I continue doing the same process to the upper right and bottom left petal. Just keeping everything light, wet, and fluid. Try not to overwork them as the colors will still spread on their own while the paint and paper are still wet. And you’d want to keep the natural texture of your brush strokes, they’ll add a lot of character to your painting.
Now I’m going to focus working on the bottom petals, allowing the top ones to dry before I paint the next layer on them. I start by applying a creamier and more saturated Hansa Yellow at the base of the petal, then I blend it with varying mixtures of Ultramarine and Crimson.
Try not to overblend so your colors don’t end up looking muddied. The more colors or pigments you mix together, the higher the chances are of your mixture turning muddy. So keep the amount of colors or pigments you mix together down to a minimum.
Do the same process to the bottom right petal. I paint with loose and fluid brush strokes, keeping everything more intuitive and relaxed. I’m not focusing on getting every tiny detail but painting with a more intuitive and impressionistic style.
Then I start working on the smaller bud-like petals in the middle. I start with Hansa Yellow and then add some Violet with it.
That was enough time for the first layer of the upper petals to dry. Now, I can add the next layer, I made darker violet and blue-violet mixtures. Then applied them both and blended them just enough, where I can still see the colors separately in some parts.
It’s time to switch brushes, I used a small sized round brush. Using an even deeper and thicker violet mixture, I paint the vein-like details of the petals. Taking care to follow the natural curves of the petals, I make sure to curve my lines appropriately as well.
Then I deepen the base of the petals and the smaller petals at the center by adding a more red-violet mixture to those areas.
And it’s time to go down and work on the bottom petals. Starting at the base, I paint the same vein-like details starting with a violet mixture first, and then switching to yellow for the middle parts of the petals. I overlap some parts to softly blend them together, creating a softened color gradation. Unlike the top petals, the vein-like details stop around midway of the petals.

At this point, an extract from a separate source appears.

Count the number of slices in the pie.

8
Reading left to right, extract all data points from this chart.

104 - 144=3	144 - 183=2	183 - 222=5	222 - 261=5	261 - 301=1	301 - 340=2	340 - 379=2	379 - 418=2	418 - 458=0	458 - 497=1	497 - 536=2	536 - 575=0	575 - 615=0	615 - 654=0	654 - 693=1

For the other half of the petals, I paint it with varying mixtures and shades of violet, blue-violet, and red-violet. With a dash of yellow here and there at the edges. Again, keep in mind not to overwork your brush strokes and blending.
Paint a much darker violet at the center of the flower, and slowly work outwards, adding to the smaller petals at the center. Just make sure to blend it out, the center should be darker.
Now it’s time to refine the shading of the petals, add deeper colors here and there and gently blend it out. This is to add shadow and to softly define the contours of the petals. Add water here and there as well to soften some parts, especially the edges. I tried to achieve the soft velvety texture of the petals.
Finally it’s time to paint the stem of the iris flower. I used Viridian, Yellow Ochre, and Raw Umber to create the green color of the stem, mixed in with some violet near the base. If your green is too vibrant, you can mute it down with a little bit of red. I loosely blend them together and paint in a downwards direction, adding more water to lighten the colors.
And here is the end result of all the layering, color mixing, and blending. A wonderfully vibrant and textured iris flower that’s just full of life.
Watch the VIDEO TUTORIAL below:
How To Paint An Iris Flower In Watercolor on Vimeo
I hope you found that useful and will be enough to inspire you to try it out for yourself. Just remember to focus on enjoying the process instead of the final result, you can always make other versions. It’s important to have fun so that you’ll keep doing it and find it a wonderful experience.